О ней говорили: «Старуха сказала, что достанет дров», «Позвоните старухе, пусть попросит директора…» Если бы Маргарита Валерьяновна узнала, что ее называют старухой, она бы очень удивилась. Она считала себя молодой. Тридцать пять лет назад, когда она выходила замуж за своего Владимира Ипполитовича, он был уже мужчина в годах, а она была совсем юное существо. И все тридцать пять лет он сохранялся в ее сознании как мужчина в годах, а она сама — как юное существо. Летом она носила платьица с оборочками, носочки и туфли-босоножки, какие носят молоденькие девушки. При случае проявляла милую кокетливую резвость.

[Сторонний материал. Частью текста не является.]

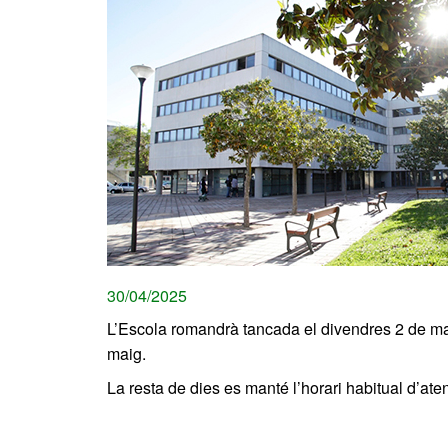
30/04/2025
L’Escola romandrà tancada el divendres 2 de maig
maig.
La resta de dies es manté l’horari habitual d’ate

Вообще наружностью и манерами она была похожа на старую девицу, а не на замужнюю женщину почтенных лет.
Она никогда не была матерью, потому что Владимир Ипполитович не хотел детей. Он считал, что дети отнимают у родителей много времени и сил, которые могут быть использованы более продуктивно. Из детей еще неизвестно, что получится, а из него, Владимира Ипполитовича, уже получилось незаурядное явление, и этим явлением надо дорожить, и Маргарита Валерьяновна должна оберегать и лелеять его, Владимира Ипполитовича, выдающегося изобретателя, одного из крупнейших конструкторов в стране, а не каких-то там детей, из которых еще неизвестно, что получится.
Против общественной деятельности Маргариты Валерьяновны Владимир Ипполитович не возражал, но поставил условие: чтобы от этой деятельности никоим образом не страдали его интересы. Маргарита Валерьяновна, ужасаясь своей решимости, дала слово, что интересы не пострадают. И вот десять лет она держала свое обещание.
Владимир Ипполитович вставал по будильнику в половине шестого. В шесть он пил чай: очень крепкий, очень сладкий, не очень горячий, но и не чрезмерно остывший, ровно два стакана и без крошки хлеба. Потом он выкуривал папиросу. Пока он пил чай и курил, нельзя было разговаривать, нельзя было громко дышать: он в это время обдумывал свои занятия на предстоящий день. Несколько блокнотов лежало перед ним; он делал в них пометки. В шесть тридцать он забирал свои блокноты и уходил из столовой в кабинет, сказав «спасибо» и поцеловав у безмолвной Маргариты Валерьяновны ручку.
До девяти он работал один; потом приходили конструкторы. Они звонили робко, входили тихо: они боялись главного конструктора. То, что он сосредоточил основную работу отдела в своей квартире, было для них мучением.
Под эту работу он отвел в квартире три самые большие и светлые комнаты. В них было очень тепло: Владимир Ипполитович страдал ревматизмом. Удобные столы, отличные лампы, техническая библиотека на четырех языках, телефон, ковры под ногами… Любой конструктор с радостью променял бы этот комфорт на неуютное, плохо отопленное помещение отдела на заводе, где сидели теперь только копировщики, — лишь бы уйти от неусыпного, придирчивого надзора главного конструктора.
Они не могли не восхищаться им, потому что то, что он делал, было великолепно. Они понимали, что не каждому инженеру выпадает счастье иметь такого учителя. Но они не могли не ненавидеть его, потому что они были люди, усталые люди, со своими недомоганиями, детишками, бытовыми неурядицами, заботами, — а он не хотел считаться ни с чьей усталостью и ни с чьими недомоганиями и заботами. Если кто-нибудь не являлся на работу по болезни, он воспринимал это как личное оскорбление.